GOAL OF THE EXERCISE –
Only the lines from the one with "(304, 754) none" to the end of the listing below should be set down, exactly as written and without any pictures.
[Opening LISTED ENTRIES section]
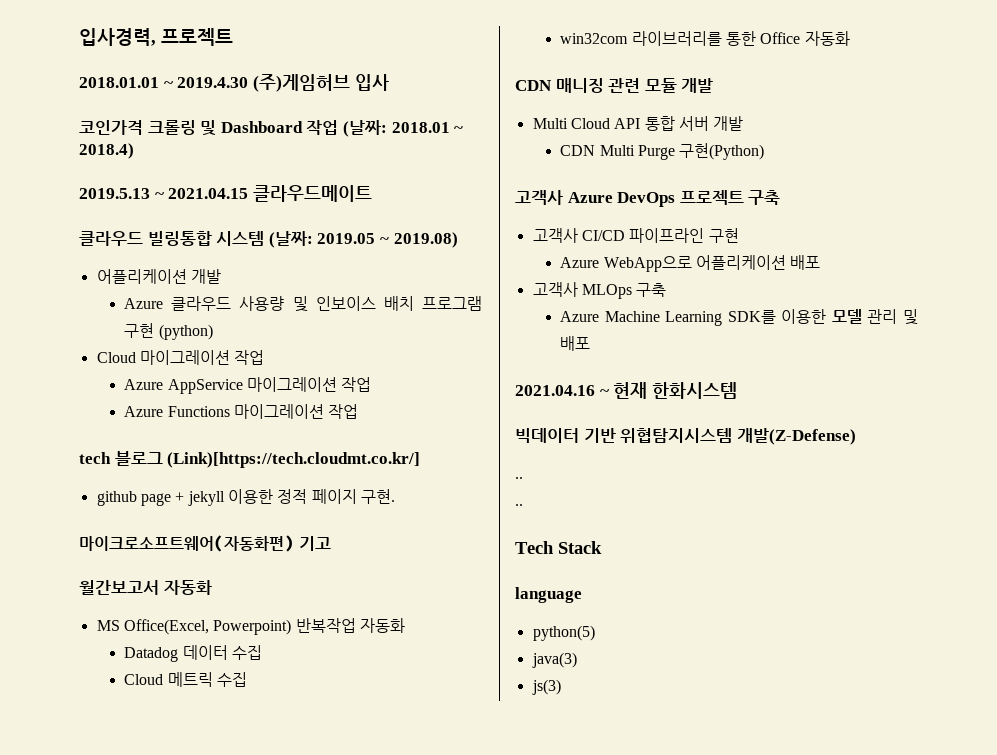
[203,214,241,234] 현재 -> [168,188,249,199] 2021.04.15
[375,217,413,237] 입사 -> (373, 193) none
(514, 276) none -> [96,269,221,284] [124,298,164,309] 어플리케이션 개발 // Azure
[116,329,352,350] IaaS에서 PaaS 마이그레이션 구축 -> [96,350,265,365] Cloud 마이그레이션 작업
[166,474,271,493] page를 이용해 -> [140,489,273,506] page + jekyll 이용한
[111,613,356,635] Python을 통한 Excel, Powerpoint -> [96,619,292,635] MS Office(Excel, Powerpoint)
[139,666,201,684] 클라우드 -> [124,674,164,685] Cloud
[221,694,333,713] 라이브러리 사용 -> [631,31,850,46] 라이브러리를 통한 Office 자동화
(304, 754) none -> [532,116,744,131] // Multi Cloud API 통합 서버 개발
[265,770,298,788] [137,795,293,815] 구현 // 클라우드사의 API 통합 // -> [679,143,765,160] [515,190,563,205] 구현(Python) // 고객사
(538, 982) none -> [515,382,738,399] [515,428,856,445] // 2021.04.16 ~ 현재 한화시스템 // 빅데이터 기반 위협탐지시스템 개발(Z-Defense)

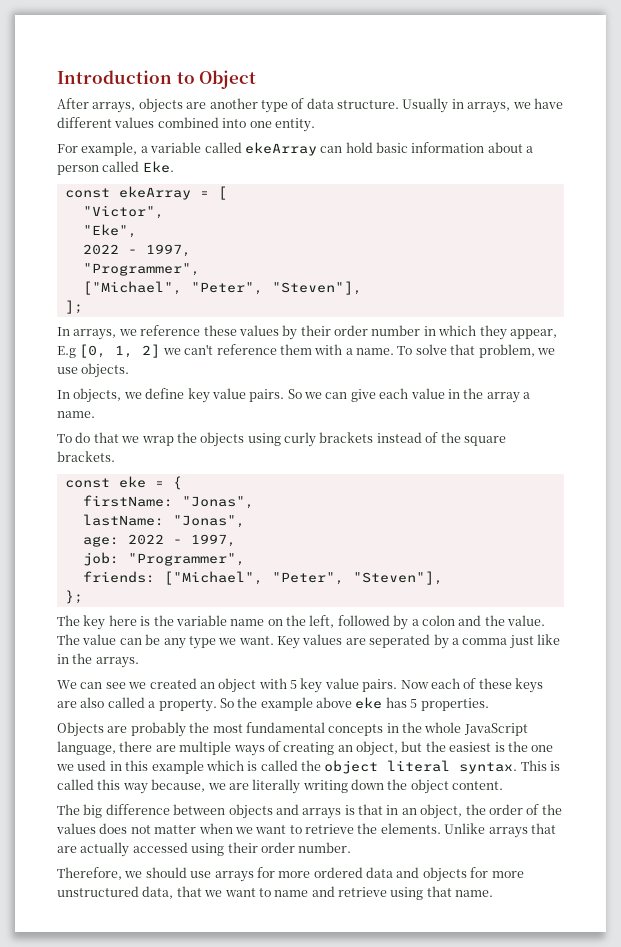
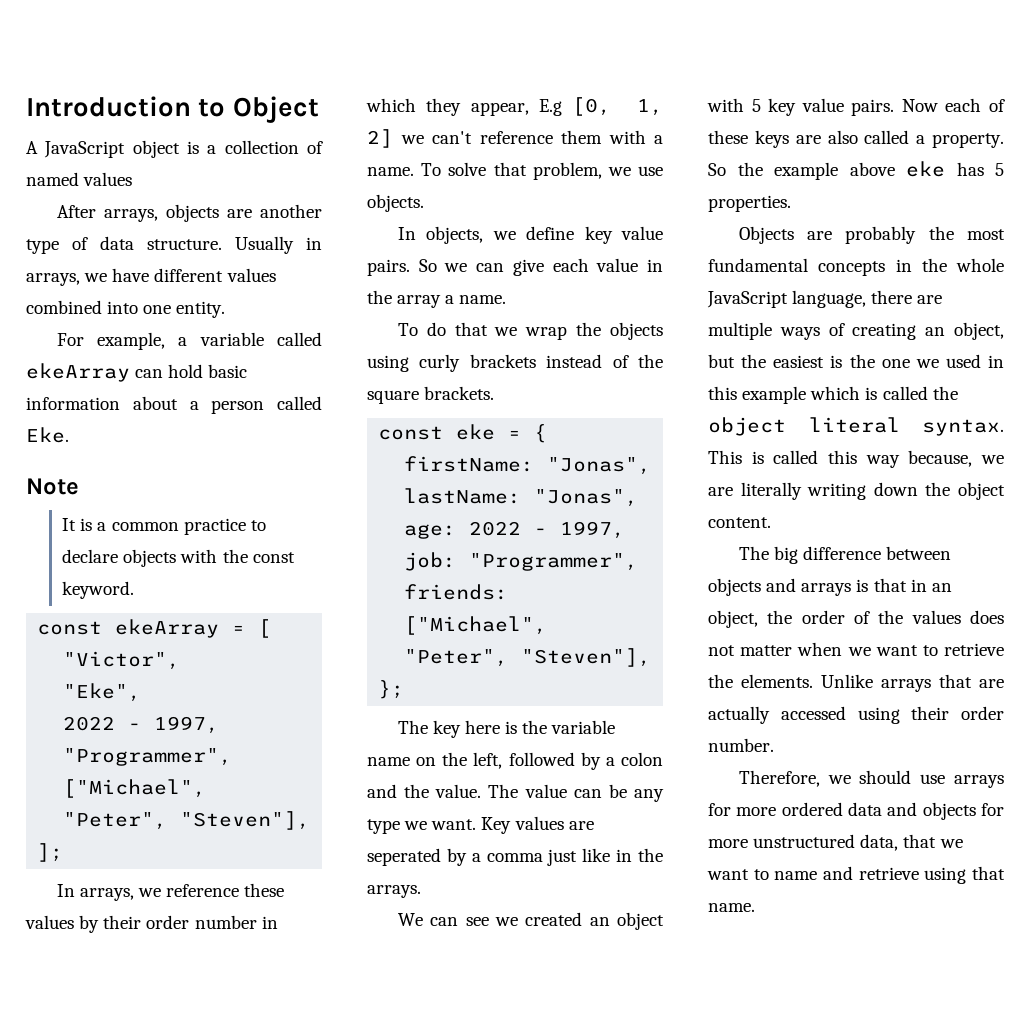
(257, 79) none -> [26,140,324,158] [26,172,133,186] // A JavaScript object is a collection of named values
(174, 167) none -> [26,478,79,495] [62,518,266,535] [62,549,295,567] [62,581,135,599] // Note // It is a common practice to declare objects with the const keyword.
[Closing LISTED ENTRIES section]
WRITTEN RESPONSE –
(304, 754) none -> [532,116,744,131] // Multi Cloud API 통합 서버 개발
[265,770,298,788] [137,795,293,815] 구현 // 클라우드사의 API 통합 // -> [679,143,765,160] [515,190,563,205] 구현(Python) // 고객사
(538, 982) none -> [515,382,738,399] [515,428,856,445] // 2021.04.16 ~ 현재 한화시스템 // 빅데이터 기반 위협탐지시스템 개발(Z-Defense)

(257, 79) none -> [26,140,324,158] [26,172,133,186] // A JavaScript object is a collection of named values
(174, 167) none -> [26,478,79,495] [62,518,266,535] [62,549,295,567] [62,581,135,599] // Note // It is a common practice to declare objects with the const keyword.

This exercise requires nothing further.